**Exercise goal:** Pictures aside, write out the data exactly as it reads.

**Data in this exercise:**
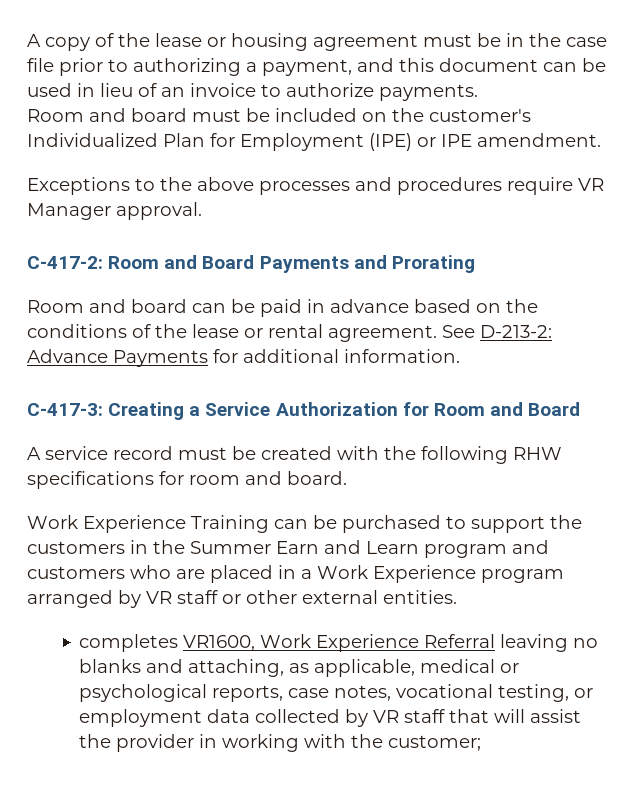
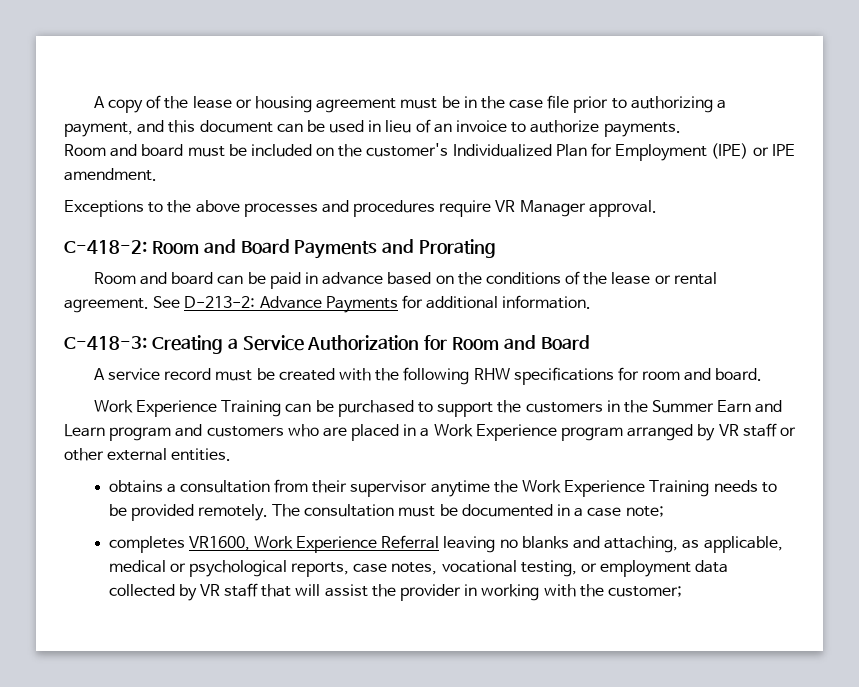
[27,256,103,269] C-417-2: -> [64,240,147,254] C-418-2:
[27,403,103,416] C-417-3: -> [64,336,147,350] C-418-3:
(457, 597) none -> [108,479,777,497] [108,504,664,521] // obtains a consultation from their supervisor anytime the Work Experience Training needs to be provided remotely. The consultation must be documented in a case note;

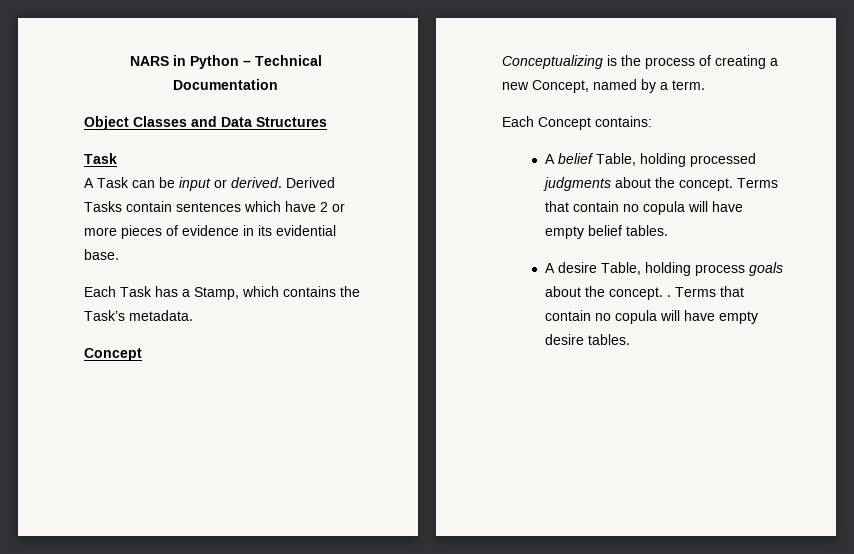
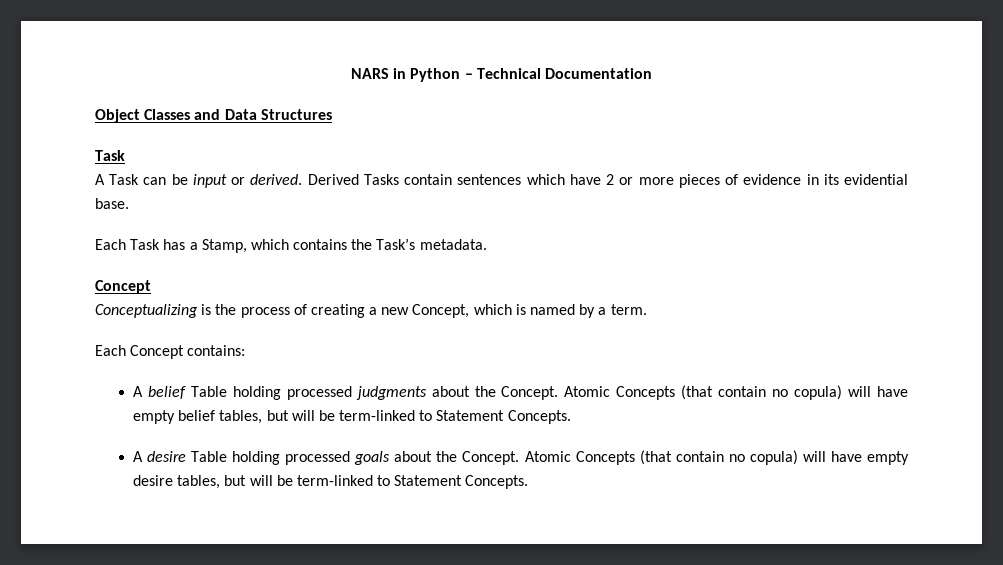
(589, 86) none -> [473,304,526,315] which is
[595,153,636,166] Table, -> [190,386,227,397] Table
[678,178,778,191] [544,201,685,215] concept. Terms that contain no copula -> [501,385,843,400] Concept. Atomic Concepts (that contain no copula)
[625,225,668,236] [544,262,783,276] [544,286,744,300] [544,310,657,324] tables. // A desire Table, holding process goals about the concept. . Terms that contain no copula -> [219,410,571,424] [132,450,798,465] tables, but will be term-linked to Statement Concepts. // A desire Table holding processed goals about the Concept. Atomic Concepts (that contain no copula)
[587,334,630,345] tables. -> [177,475,529,489] tables, but will be term-linked to Statement Concepts.

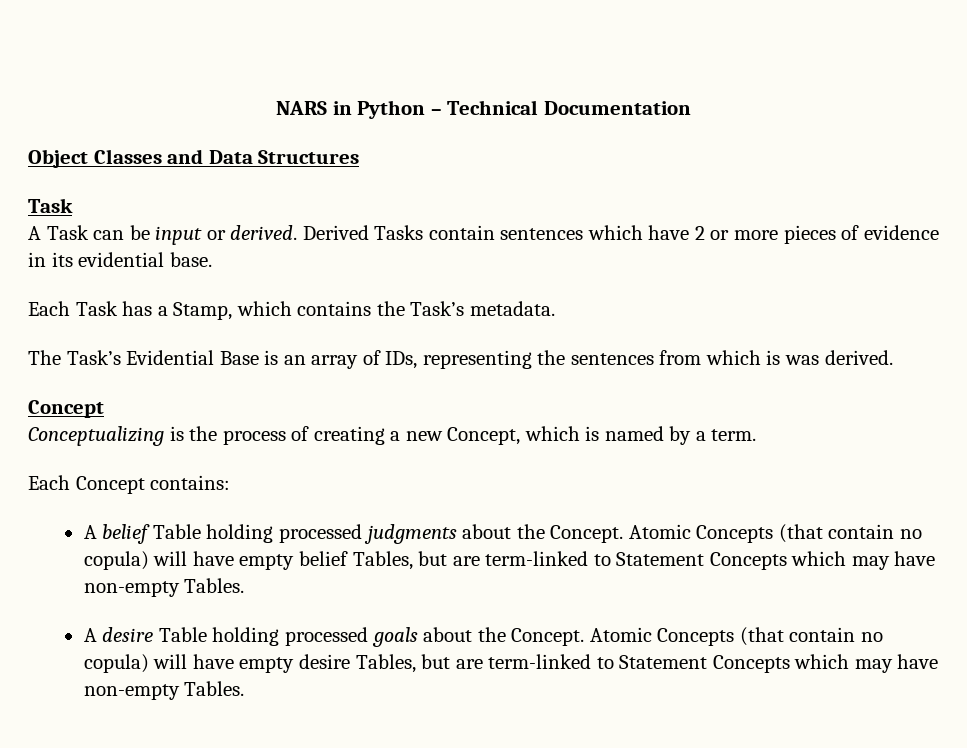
(487, 244) none -> [28,350,893,369] // The Task’s Evidential Base is an array of IDs, representing the sentences from which is was derived.
[219,410,571,424] tables, but will be term-linked to Statement Concepts. -> [352,551,936,570] [83,578,245,597] Tables, but are term-linked to Statement Concepts which may have non-empty Tables.
[177,475,529,489] tables, but will be term-linked to Statement Concepts. -> [355,654,939,673] [83,681,245,700] Tables, but are term-linked to Statement Concepts which may have non-empty Tables.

**Solution to this exercise:**
[27,256,103,269] C-417-2: -> [64,240,147,254] C-418-2:
[27,403,103,416] C-417-3: -> [64,336,147,350] C-418-3:
(457, 597) none -> [108,479,777,497] [108,504,664,521] // obtains a consultation from their supervisor anytime the Work Experience Training needs to be provided remotely. The consultation must be documented in a case note;

(589, 86) none -> [473,304,526,315] which is
[595,153,636,166] Table, -> [190,386,227,397] Table
[678,178,778,191] [544,201,685,215] concept. Terms that contain no copula -> [501,385,843,400] Concept. Atomic Concepts (that contain no copula)
[625,225,668,236] [544,262,783,276] [544,286,744,300] [544,310,657,324] tables. // A desire Table, holding process goals about the concept. . Terms that contain no copula -> [219,410,571,424] [132,450,798,465] tables, but will be term-linked to Statement Concepts. // A desire Table holding processed goals about the Concept. Atomic Concepts (that contain no copula)
[587,334,630,345] tables. -> [177,475,529,489] tables, but will be term-linked to Statement Concepts.

(487, 244) none -> [28,350,893,369] // The Task’s Evidential Base is an array of IDs, representing the sentences from which is was derived.
[219,410,571,424] tables, but will be term-linked to Statement Concepts. -> [352,551,936,570] [83,578,245,597] Tables, but are term-linked to Statement Concepts which may have non-empty Tables.
[177,475,529,489] tables, but will be term-linked to Statement Concepts. -> [355,654,939,673] [83,681,245,700] Tables, but are term-linked to Statement Concepts which may have non-empty Tables.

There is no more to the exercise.